• WORK INSTRUCTION:
Give the records again word for word. Leave every picture out.

*-*-*

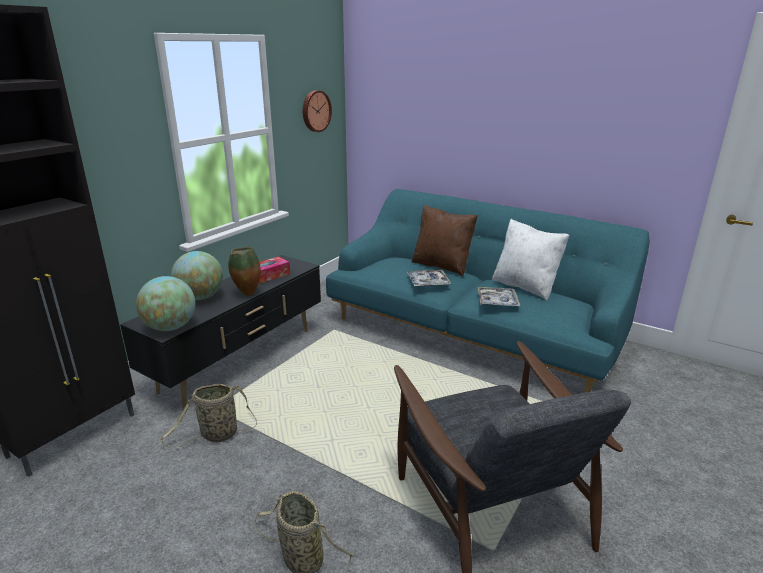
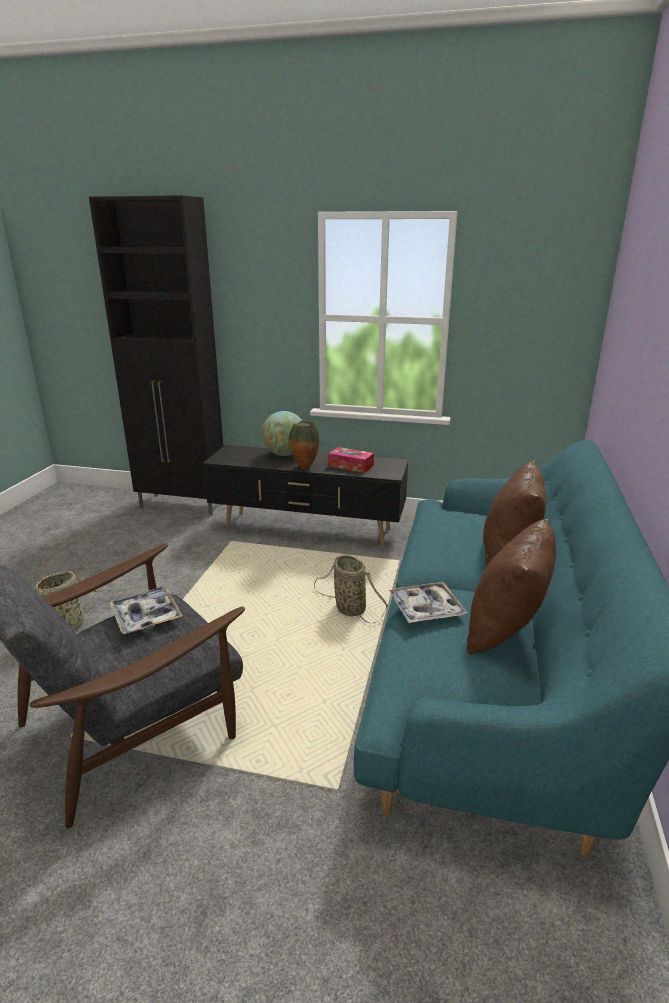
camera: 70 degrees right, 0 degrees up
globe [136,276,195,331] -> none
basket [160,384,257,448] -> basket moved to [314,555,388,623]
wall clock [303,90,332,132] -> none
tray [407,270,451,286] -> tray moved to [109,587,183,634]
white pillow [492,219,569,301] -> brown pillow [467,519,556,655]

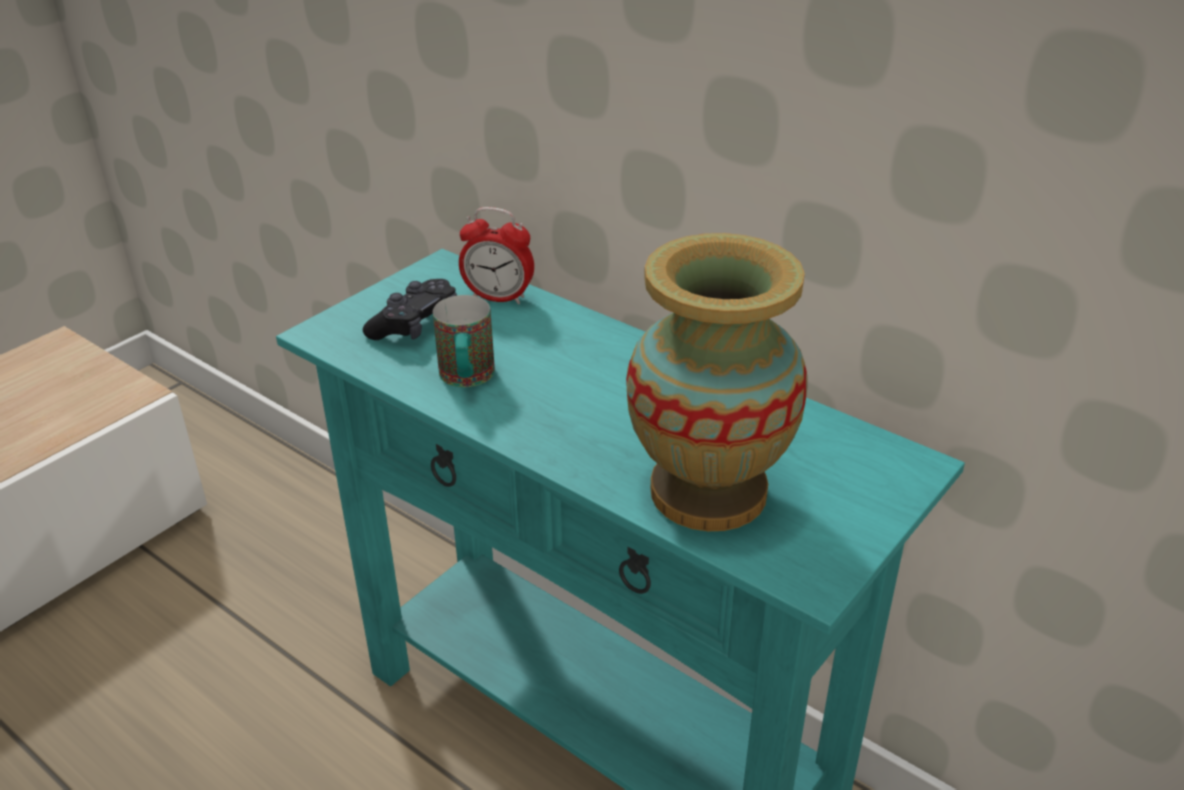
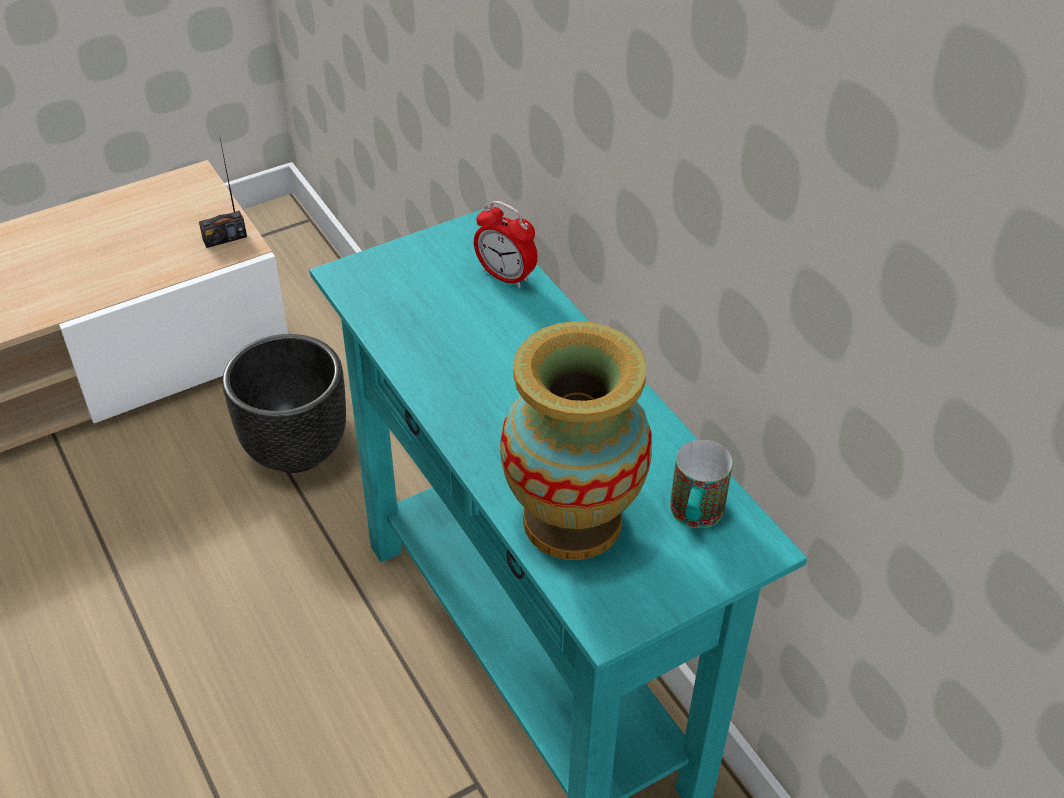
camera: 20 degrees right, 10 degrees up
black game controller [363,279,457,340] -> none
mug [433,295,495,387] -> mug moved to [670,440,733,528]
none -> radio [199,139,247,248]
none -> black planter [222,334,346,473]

*-*-*

• ANSWER SECTION:
camera: 70 degrees right, 0 degrees up
globe [136,276,195,331] -> none
basket [160,384,257,448] -> basket moved to [314,555,388,623]
wall clock [303,90,332,132] -> none
tray [407,270,451,286] -> tray moved to [109,587,183,634]
white pillow [492,219,569,301] -> brown pillow [467,519,556,655]

camera: 20 degrees right, 10 degrees up
black game controller [363,279,457,340] -> none
mug [433,295,495,387] -> mug moved to [670,440,733,528]
none -> radio [199,139,247,248]
none -> black planter [222,334,346,473]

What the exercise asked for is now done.